Noise is still the rhythm of the present — we’re warped by its exploding presence brought by
globalization and technology. The complex task is to read through (not against) noise and collect
the things that empower us, not exhaust and dehumanize us. What empowers us is not what ‘feels good’
but what challenges our current vision of what’s possible and illuminates an alternative — it starts
with a new way of reading noise. We need noise (information) control to function.
Alexander Kluge speaks of the task of developing the ‘dragonfly eye’. Holding many points of view
simultaneously. Nodes that interconnect unevenly. You have to continually speak ‘through’ noise to
connect with the fragmented nonlinear, multi-perspective world. Villem Flusser talks about how our
time is experienced as a pile of sand, not unlike a field of noise. In this sandpile every grain of
sand is a historical event — evidence we depend on for decision making. We construct how we see the
world based on what grains make up the pile. Its form reflects its parts. Is this sandcastle
surrounded by a moat of power or are others outside of power allowed to dismantle its failings and
determine its shape?
Noise can lead the pathway to inquiry — its obscuring power ends the automatism of perception,
slowing it down and complicating meanings, and forces the imagination to fill in the blanks,
disrupting dominant patterns of thought.
I’m thinking of the image of noise and the image of how stars appear to us in the night sky. It’s
incomprehensible as a fragmented whole, but once you start making connections between bright points
(what’s meaningful, useful) a legible picture emerges from noise.

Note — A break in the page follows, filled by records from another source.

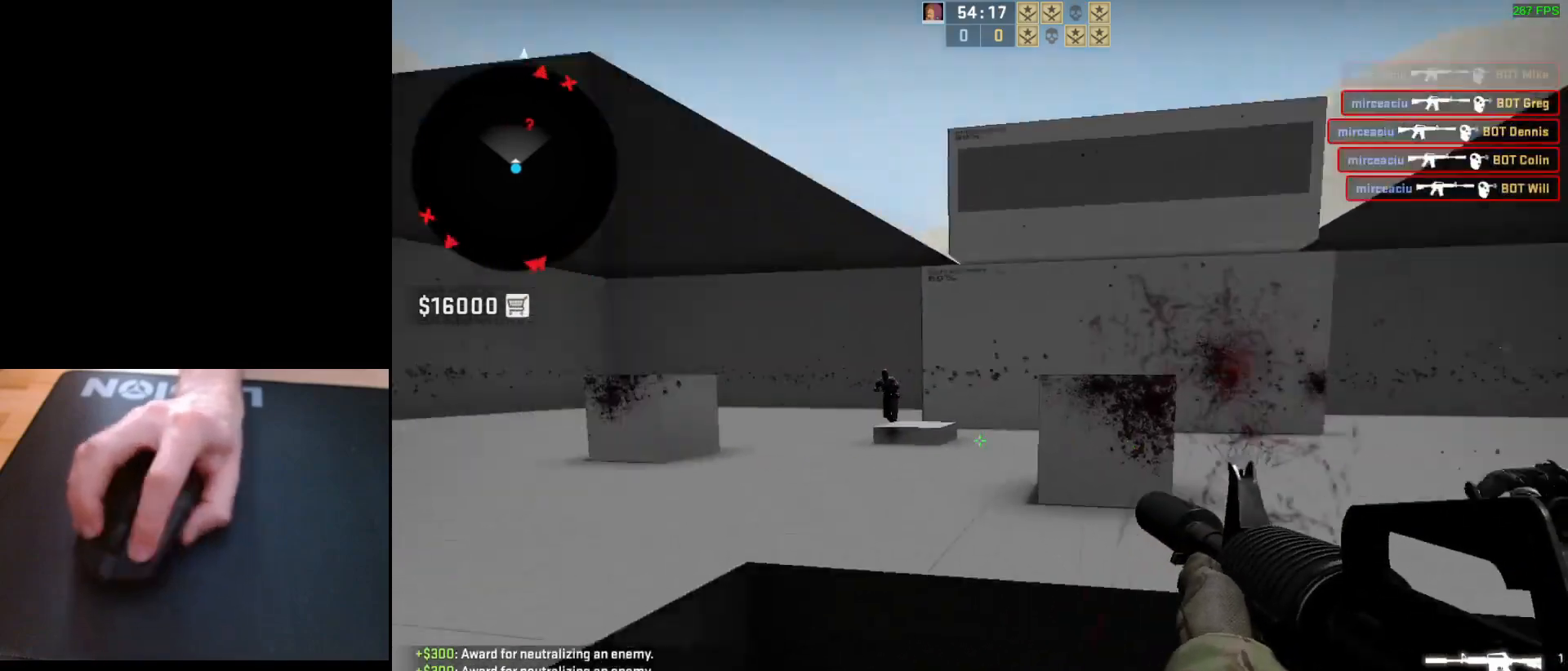
{"keys": [], "mouse": ["left"], "events": [[67, "d", "up"], [83, "a", "down"], [217, "d", "down"], [267, "a", "up"], [333, "d", "up"], [367, "a", "down"], [400, "mouse_left", "down"], [433, "a", "up"]]}
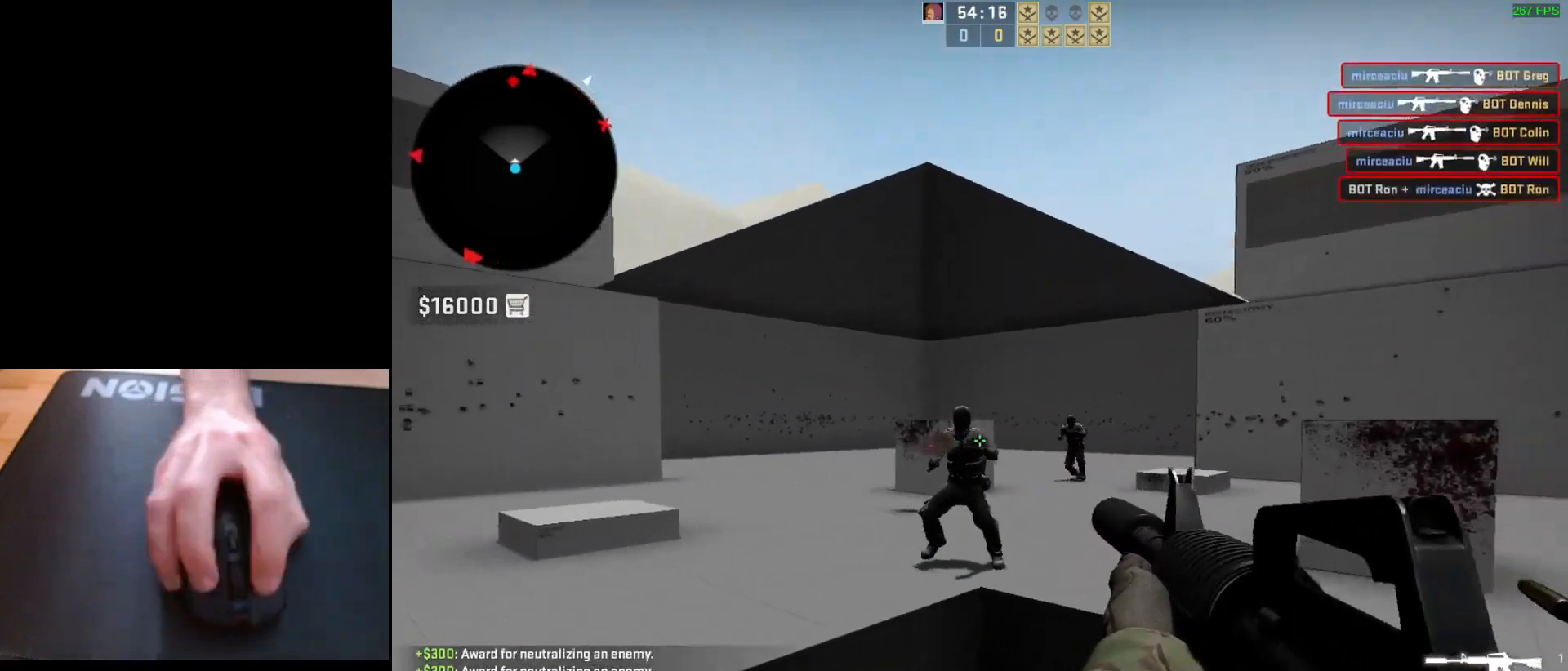
{"keys": [], "mouse": ["left"], "events": []}
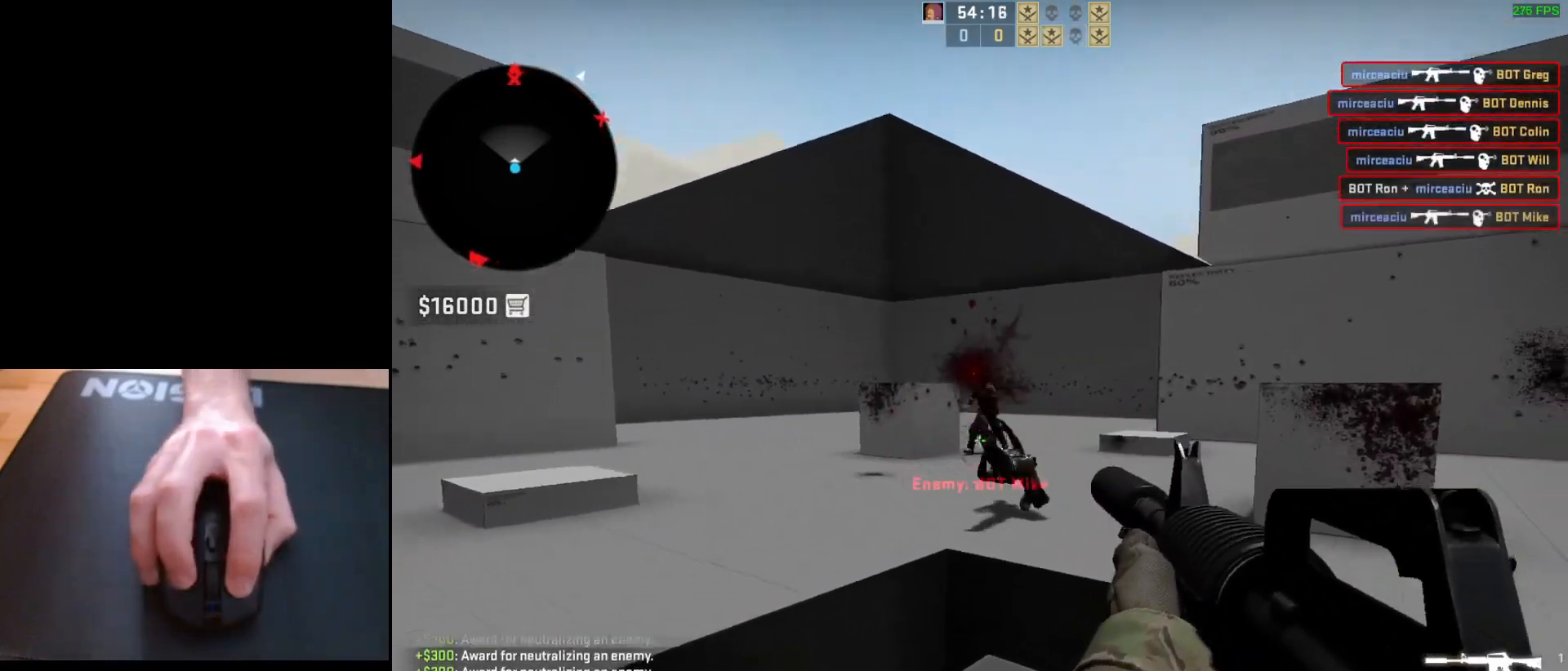
{"keys": [], "mouse": ["left"], "events": [[33, "mouse_left", "up"], [350, "mouse_left", "down"]]}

The common thread between the artists you mention is that they resist specialization and refuse to
be pinned down by disciplinary strictures (forced to one constellation) and embrace a kind of
shape-shifting practice, jumping from constellation to constellation, putting the large field of
noise into an interconnected view. This constellation-building practice gets us closer to
understanding noise not as meaningless fragments but as pieces of a complex ‘whole’ that are
interdependent — even though in reality it remains in ‘pieces’.